Start of Block

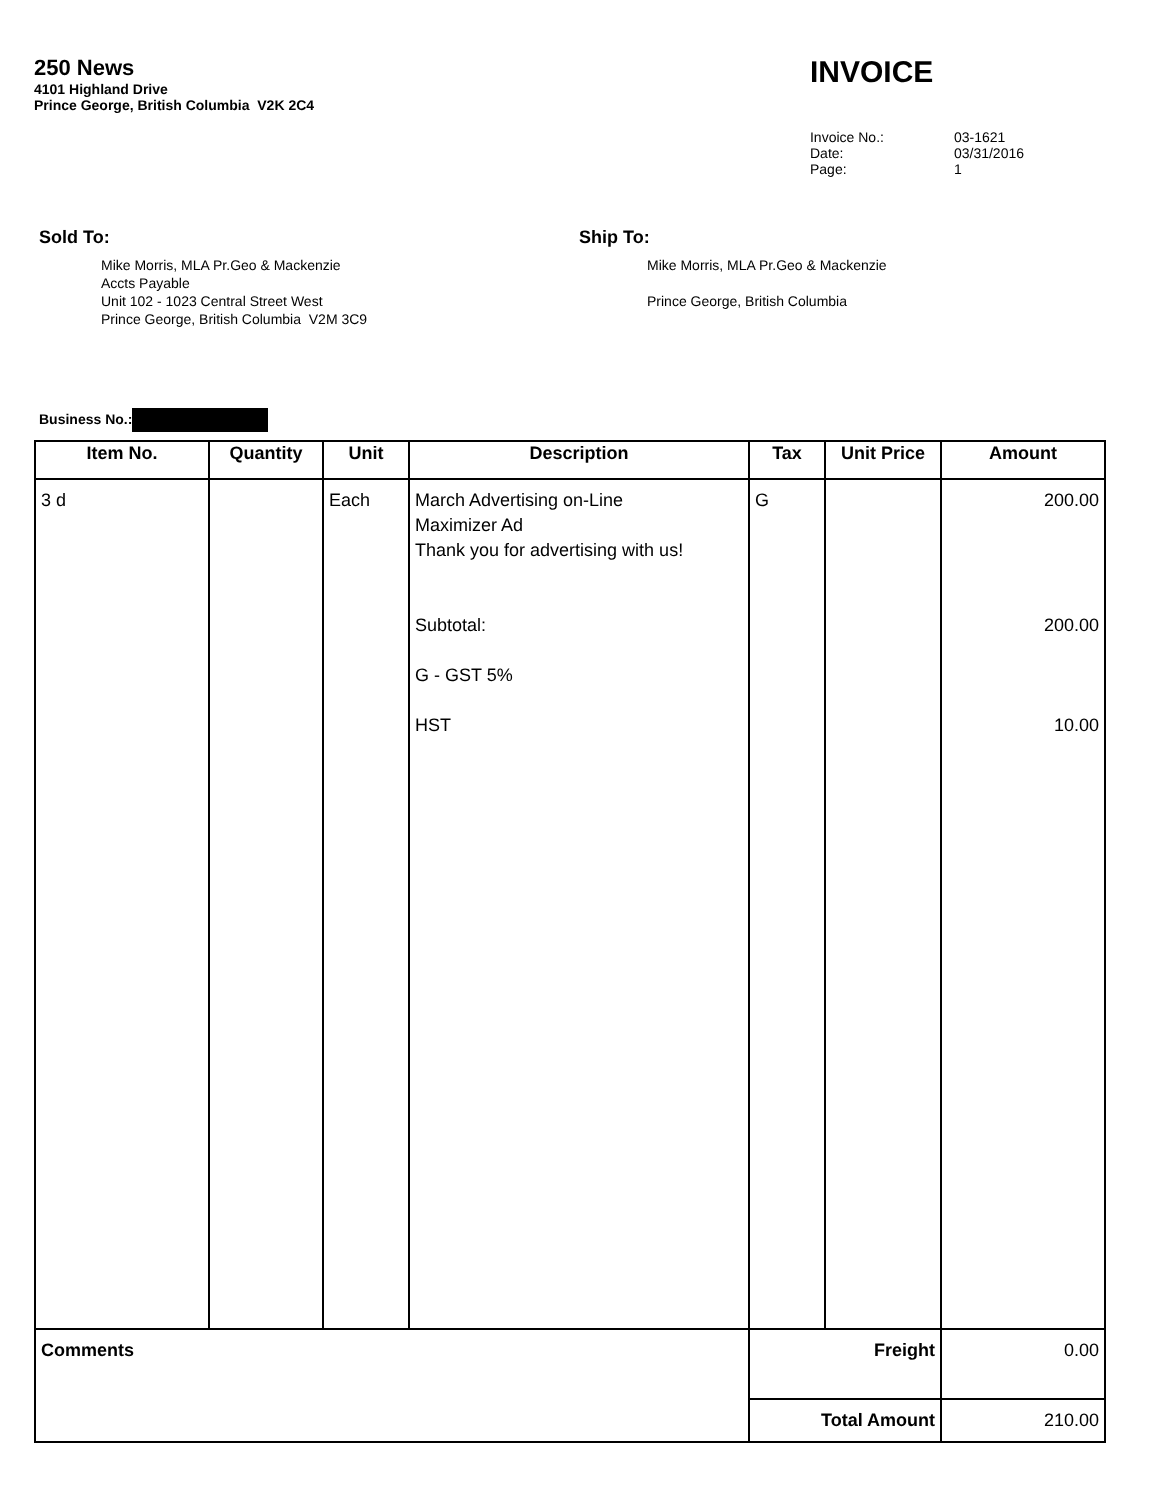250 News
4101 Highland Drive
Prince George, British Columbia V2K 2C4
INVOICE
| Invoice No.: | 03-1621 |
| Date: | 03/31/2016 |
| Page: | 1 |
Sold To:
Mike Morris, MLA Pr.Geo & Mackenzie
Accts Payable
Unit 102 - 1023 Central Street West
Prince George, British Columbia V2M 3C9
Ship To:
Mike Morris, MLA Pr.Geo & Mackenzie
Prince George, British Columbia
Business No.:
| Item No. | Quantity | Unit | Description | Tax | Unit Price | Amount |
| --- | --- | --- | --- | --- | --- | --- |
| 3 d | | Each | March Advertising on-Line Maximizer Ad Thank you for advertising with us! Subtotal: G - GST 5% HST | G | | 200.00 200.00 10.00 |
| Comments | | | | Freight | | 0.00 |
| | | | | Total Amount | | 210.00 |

End of Block

** Problem **
The lines wanted are those from the one containing "Accts Payable" through the last line of the listing above. Repeat them exactly.

** Answer space **
Accts Payable
Unit 102 - 1023 Central Street West
Prince George, British Columbia V2M 3C9
Ship To:
Mike Morris, MLA Pr.Geo & Mackenzie
Prince George, British Columbia
Business No.:
| Item No. | Quantity | Unit | Description | Tax | Unit Price | Amount |
| --- | --- | --- | --- | --- | --- | --- |
| 3 d | | Each | March Advertising on-Line Maximizer Ad Thank you for advertising with us! Subtotal: G - GST 5% HST | G | | 200.00 200.00 10.00 |
| Comments | | | | Freight | | 0.00 |
| | | | | Total Amount | | 210.00 |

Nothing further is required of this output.